If this had been a properly implemented SaaS setup, Blogger would have made a remote call to Toolator and refused to show the page. Instead, Blogger is happily unaware of what transpired between you and Toolator, and just keeps serving the same stuff to everyone.

On sunnier side, however, is that “maintain a global blocklist” type of a dealie would be a proper goal for a SaaS security system. Make one website where people could maintain security parameters of their websites, make an API for it, make plugins for major software packages, and boom! One website that can handle blocking and stuff for all of the websites you use. Similar setups already exist in read-only form (think of all spam blackhole lists), and letting people muck with their own security settings in a centralised location like that could be interesting. Or, it could be hideously problematic in case the service goes down, which is why most people probably want to implement security measures on their end instead. You can’t always get convenience and security at the same time, after all.

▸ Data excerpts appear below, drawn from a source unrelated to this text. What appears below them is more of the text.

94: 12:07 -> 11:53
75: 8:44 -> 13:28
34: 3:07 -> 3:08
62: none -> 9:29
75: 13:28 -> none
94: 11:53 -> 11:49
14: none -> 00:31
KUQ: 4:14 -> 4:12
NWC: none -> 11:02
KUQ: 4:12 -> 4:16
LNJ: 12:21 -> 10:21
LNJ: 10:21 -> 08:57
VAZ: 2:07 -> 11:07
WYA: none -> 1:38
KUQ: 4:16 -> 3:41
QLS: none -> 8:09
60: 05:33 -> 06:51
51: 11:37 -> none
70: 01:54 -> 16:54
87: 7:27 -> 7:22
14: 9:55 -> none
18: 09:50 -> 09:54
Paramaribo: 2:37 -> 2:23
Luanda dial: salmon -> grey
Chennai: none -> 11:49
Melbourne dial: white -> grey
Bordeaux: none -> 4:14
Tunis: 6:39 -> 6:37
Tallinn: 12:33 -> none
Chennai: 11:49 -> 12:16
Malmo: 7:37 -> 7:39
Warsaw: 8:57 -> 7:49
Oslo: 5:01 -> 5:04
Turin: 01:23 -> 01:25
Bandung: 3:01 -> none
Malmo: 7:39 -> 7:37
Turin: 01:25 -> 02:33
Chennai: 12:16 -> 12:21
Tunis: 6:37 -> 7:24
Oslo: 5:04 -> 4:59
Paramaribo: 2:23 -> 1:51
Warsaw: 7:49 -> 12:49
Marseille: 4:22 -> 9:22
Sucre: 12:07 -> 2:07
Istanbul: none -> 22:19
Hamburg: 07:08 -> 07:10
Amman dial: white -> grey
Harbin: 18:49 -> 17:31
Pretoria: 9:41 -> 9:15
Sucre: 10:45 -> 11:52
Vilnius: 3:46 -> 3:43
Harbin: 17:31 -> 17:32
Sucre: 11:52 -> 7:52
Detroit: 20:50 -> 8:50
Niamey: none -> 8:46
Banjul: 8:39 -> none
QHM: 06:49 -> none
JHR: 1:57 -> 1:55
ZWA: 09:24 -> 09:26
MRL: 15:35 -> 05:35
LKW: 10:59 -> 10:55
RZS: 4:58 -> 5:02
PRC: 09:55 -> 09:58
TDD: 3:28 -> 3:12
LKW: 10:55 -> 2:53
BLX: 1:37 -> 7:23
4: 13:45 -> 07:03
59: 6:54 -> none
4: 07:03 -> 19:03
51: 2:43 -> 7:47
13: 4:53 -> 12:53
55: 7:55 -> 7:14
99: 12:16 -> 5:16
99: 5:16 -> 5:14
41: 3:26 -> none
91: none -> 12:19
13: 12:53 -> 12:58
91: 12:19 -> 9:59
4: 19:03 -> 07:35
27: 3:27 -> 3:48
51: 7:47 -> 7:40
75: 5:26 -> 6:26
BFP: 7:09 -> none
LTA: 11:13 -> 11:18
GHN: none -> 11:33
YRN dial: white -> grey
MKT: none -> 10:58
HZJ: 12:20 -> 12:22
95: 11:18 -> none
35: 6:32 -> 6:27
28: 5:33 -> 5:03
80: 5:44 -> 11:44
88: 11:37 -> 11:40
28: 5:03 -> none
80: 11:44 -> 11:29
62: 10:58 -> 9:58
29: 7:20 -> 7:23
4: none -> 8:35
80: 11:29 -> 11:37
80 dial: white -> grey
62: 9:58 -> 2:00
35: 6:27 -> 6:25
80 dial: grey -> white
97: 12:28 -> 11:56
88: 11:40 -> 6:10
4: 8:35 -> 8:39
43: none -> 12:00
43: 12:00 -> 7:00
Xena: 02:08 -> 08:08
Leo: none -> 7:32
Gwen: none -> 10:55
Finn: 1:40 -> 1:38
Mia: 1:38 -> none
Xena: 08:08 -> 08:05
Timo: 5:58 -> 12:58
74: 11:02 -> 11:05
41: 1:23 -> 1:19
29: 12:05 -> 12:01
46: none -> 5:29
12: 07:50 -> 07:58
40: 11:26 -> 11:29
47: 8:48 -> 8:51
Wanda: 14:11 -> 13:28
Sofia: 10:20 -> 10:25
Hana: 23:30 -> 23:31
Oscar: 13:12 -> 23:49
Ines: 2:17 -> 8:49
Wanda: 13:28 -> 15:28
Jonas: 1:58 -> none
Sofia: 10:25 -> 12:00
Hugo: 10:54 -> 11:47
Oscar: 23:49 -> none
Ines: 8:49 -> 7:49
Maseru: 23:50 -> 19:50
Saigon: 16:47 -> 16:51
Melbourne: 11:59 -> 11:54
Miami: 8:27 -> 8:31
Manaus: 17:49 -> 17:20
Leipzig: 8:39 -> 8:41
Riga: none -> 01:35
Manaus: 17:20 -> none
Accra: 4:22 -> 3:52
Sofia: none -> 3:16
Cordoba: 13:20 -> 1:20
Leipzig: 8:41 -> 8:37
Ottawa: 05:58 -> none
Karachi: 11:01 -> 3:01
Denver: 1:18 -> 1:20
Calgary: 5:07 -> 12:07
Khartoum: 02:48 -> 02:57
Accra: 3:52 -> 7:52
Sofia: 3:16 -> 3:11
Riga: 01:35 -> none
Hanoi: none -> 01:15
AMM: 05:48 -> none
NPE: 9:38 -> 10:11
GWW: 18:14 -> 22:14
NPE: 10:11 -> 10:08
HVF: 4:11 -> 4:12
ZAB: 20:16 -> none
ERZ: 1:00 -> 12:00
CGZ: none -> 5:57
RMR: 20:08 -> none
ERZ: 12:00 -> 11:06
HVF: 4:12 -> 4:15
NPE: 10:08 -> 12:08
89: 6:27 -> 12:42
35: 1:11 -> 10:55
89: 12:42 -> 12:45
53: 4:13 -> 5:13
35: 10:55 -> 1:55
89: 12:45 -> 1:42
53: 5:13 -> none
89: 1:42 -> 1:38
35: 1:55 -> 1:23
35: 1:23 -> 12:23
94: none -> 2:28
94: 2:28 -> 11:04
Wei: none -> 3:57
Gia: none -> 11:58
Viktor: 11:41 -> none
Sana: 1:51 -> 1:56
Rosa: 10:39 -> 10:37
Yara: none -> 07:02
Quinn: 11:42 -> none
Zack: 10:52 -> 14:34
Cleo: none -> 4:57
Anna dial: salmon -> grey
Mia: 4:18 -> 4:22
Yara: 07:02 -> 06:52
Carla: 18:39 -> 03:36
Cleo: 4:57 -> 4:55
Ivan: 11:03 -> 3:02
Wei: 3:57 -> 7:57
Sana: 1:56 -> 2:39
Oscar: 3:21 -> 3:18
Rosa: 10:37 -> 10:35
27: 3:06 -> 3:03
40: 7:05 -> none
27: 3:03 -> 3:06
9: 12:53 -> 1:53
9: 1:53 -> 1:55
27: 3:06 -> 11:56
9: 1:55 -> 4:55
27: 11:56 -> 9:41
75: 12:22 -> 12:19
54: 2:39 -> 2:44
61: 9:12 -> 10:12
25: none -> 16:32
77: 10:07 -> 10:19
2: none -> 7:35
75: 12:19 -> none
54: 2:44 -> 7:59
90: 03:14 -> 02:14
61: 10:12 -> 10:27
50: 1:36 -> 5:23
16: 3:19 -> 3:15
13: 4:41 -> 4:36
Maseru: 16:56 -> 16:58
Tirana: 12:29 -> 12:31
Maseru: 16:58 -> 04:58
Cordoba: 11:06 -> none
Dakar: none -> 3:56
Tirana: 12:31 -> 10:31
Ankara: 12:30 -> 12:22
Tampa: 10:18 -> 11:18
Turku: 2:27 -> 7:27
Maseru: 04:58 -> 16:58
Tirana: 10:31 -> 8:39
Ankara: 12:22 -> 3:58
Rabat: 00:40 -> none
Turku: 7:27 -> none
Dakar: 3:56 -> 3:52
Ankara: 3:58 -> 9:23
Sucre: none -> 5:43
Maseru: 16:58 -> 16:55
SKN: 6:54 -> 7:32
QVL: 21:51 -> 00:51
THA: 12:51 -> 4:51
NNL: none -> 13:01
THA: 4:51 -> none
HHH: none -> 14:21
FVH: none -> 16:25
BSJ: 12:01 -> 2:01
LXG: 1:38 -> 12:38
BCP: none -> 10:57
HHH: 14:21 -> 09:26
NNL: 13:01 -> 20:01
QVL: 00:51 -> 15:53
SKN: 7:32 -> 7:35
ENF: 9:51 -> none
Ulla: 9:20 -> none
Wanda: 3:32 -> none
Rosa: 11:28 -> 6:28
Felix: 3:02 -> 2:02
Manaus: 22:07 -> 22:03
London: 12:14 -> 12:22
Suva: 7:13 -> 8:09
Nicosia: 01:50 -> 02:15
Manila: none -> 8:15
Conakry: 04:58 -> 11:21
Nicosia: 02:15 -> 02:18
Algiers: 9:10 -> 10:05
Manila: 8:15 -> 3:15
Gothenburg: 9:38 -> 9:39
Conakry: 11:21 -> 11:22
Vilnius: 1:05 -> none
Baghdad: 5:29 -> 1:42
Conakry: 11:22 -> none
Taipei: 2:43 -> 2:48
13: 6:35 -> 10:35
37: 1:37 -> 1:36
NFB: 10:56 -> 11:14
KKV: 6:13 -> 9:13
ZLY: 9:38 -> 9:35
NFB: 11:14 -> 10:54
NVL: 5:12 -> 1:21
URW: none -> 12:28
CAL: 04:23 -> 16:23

And speaking of that, it’s probably not a good idea to mention such unreliability on the front page:

December 19th, 2011
Today our server crashed. For that reason we had to restore our database.

(Random calendar checking - yes, it’s still only April. What the heck? Oh, right, they’re talking about December 2010.)

But then again, it’d be hideously irresponsible for them to not mention such problems, and it’s better to mention them anyway.

There’s a whole lot more of weirdness that can be seen on this company. The fact that free service lets you ban whopping 3 addresses, and that the cheapest offering won’t even let you do range blocks. The fact that range blocks are given in weird format and not CIDR. The fact that the “interal website” where the banned people get redirected to appears to flog Flash clocks (judging from the screenies in The Older Geek’s blog post), which isn’t at all shady, no. The fact that the official faceless nameless corporate spokesperson guy uses Jack Sparrow as a forum avatArrrrrrr. I could go on, but you get the idea. There’s a place for whimsical and weird approaches after the proper things have been taken care of.